=== Exercise ===
Each line of the data must be given back verbatim, with pictures removed.

=== The data ===
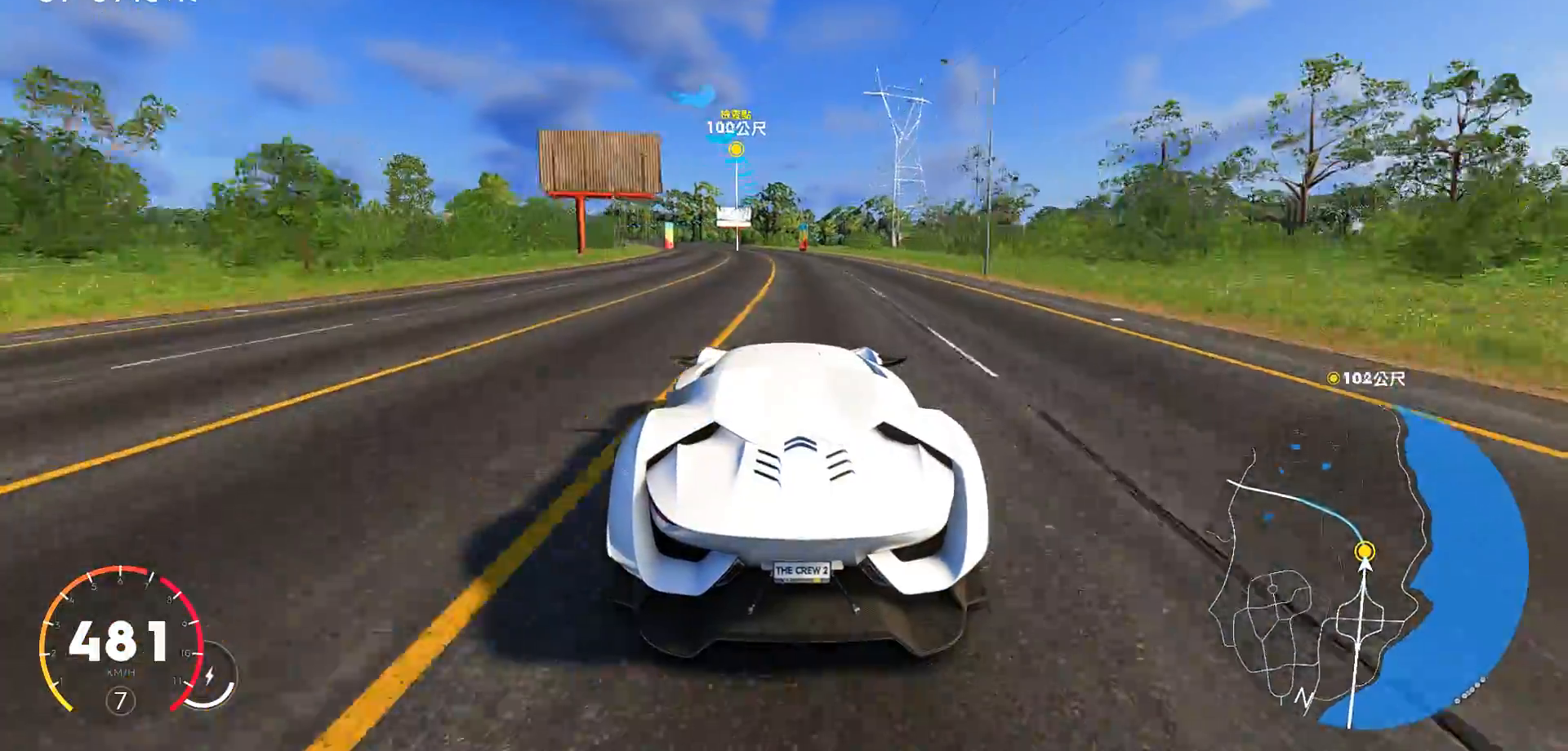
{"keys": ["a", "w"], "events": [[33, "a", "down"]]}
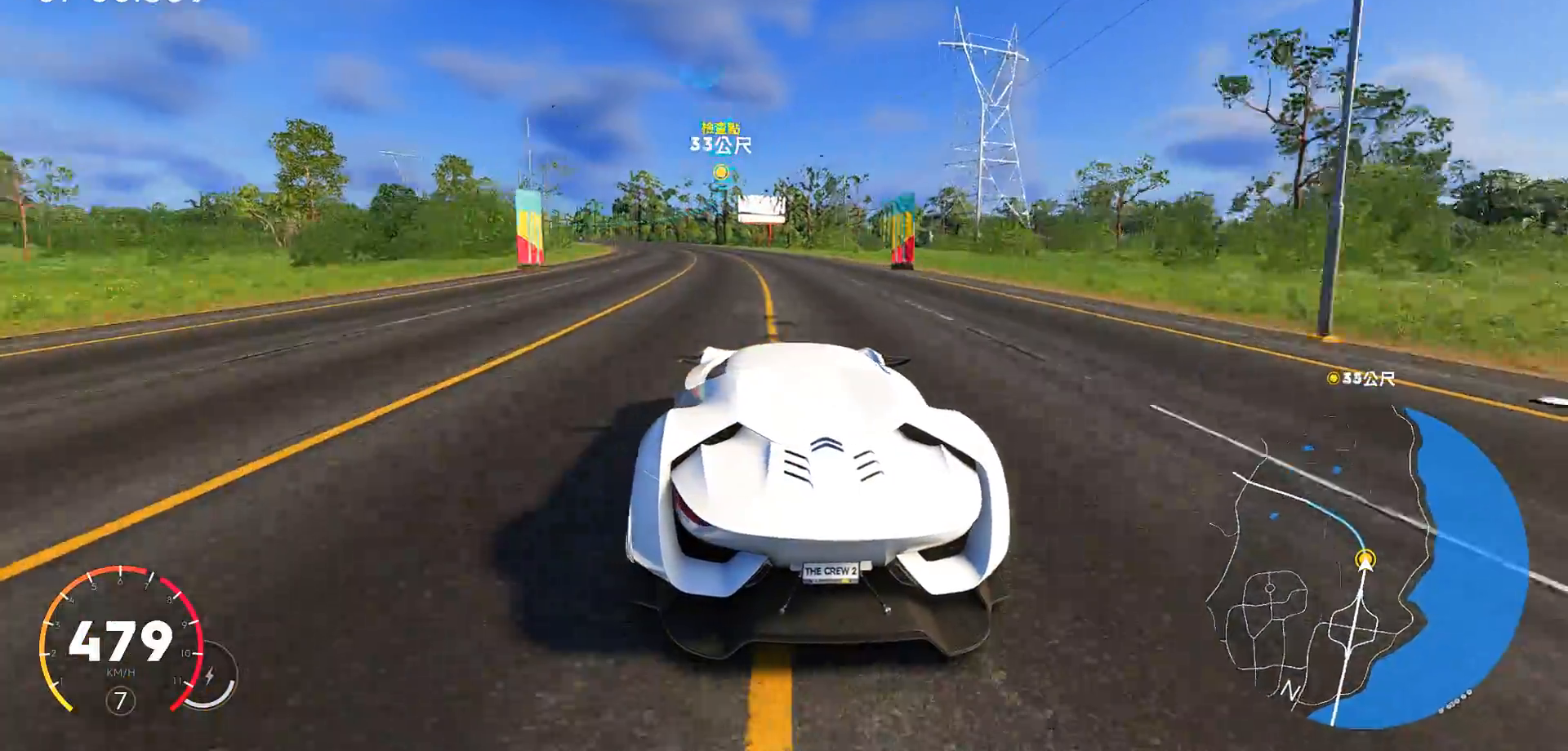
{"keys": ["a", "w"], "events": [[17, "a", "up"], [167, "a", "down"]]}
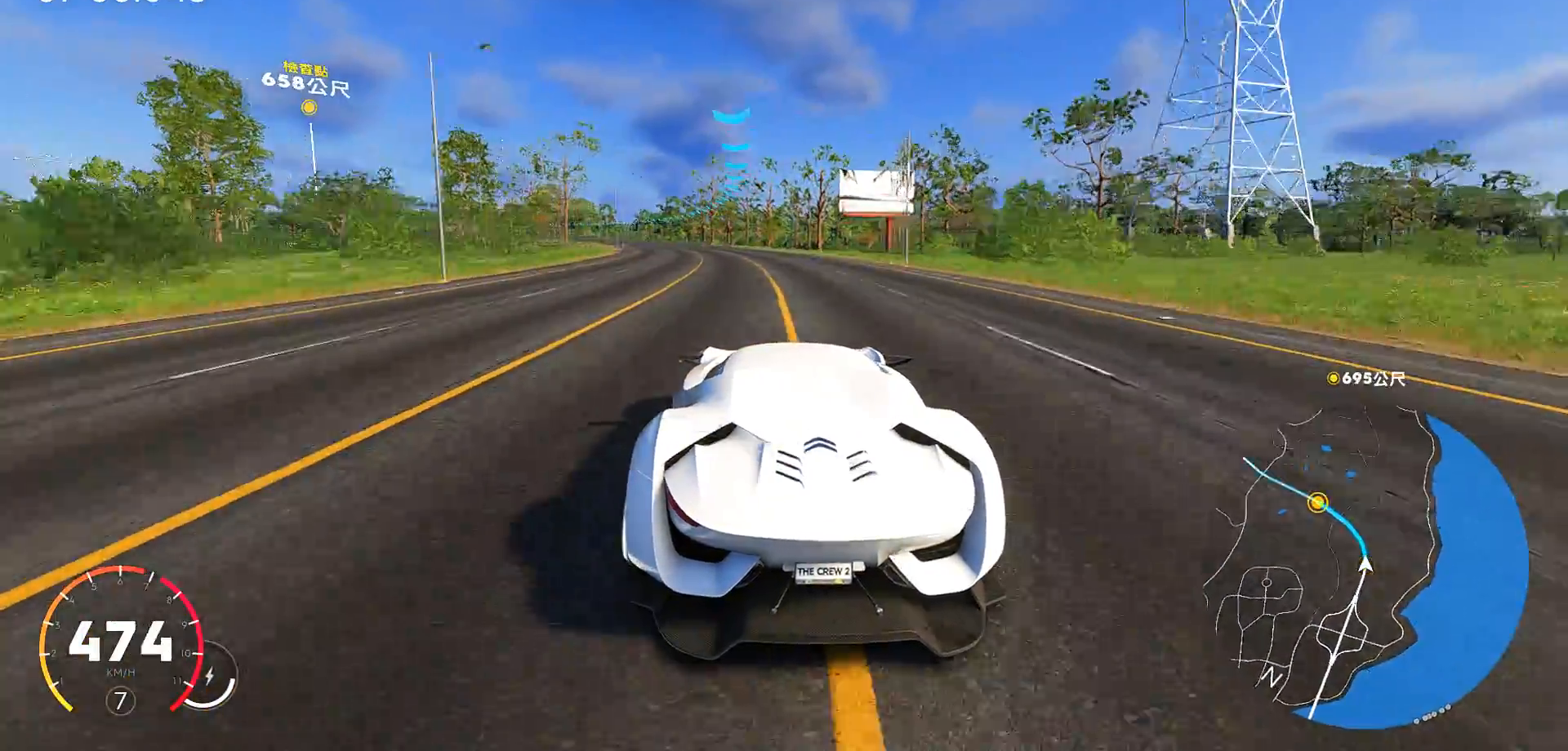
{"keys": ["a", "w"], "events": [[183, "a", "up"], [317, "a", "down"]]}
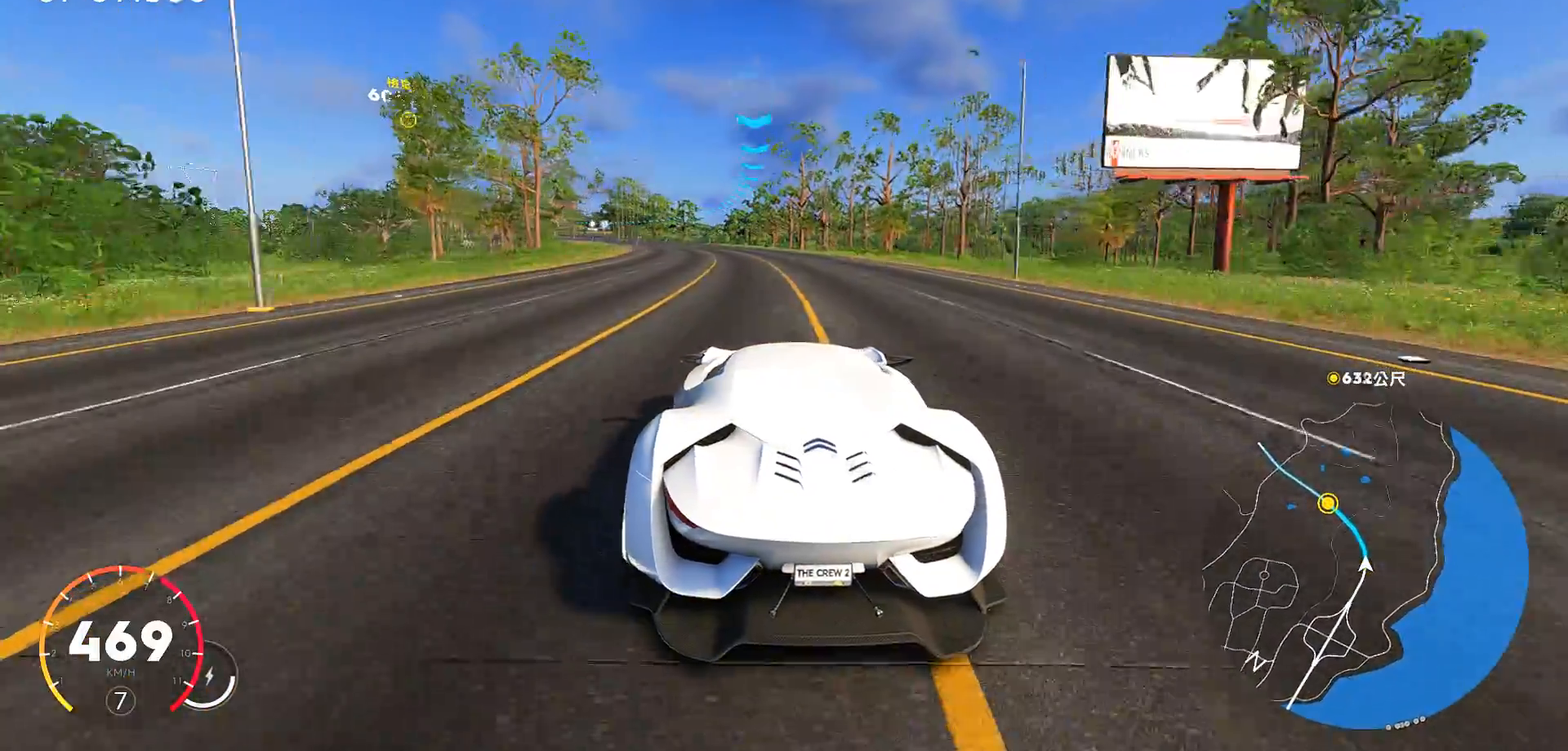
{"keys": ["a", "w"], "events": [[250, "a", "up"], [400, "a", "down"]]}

=== Response ===
{"keys": ["a", "w"], "events": [[33, "a", "down"]]}
{"keys": ["a", "w"], "events": [[17, "a", "up"], [167, "a", "down"]]}
{"keys": ["a", "w"], "events": [[183, "a", "up"], [317, "a", "down"]]}
{"keys": ["a", "w"], "events": [[250, "a", "up"], [400, "a", "down"]]}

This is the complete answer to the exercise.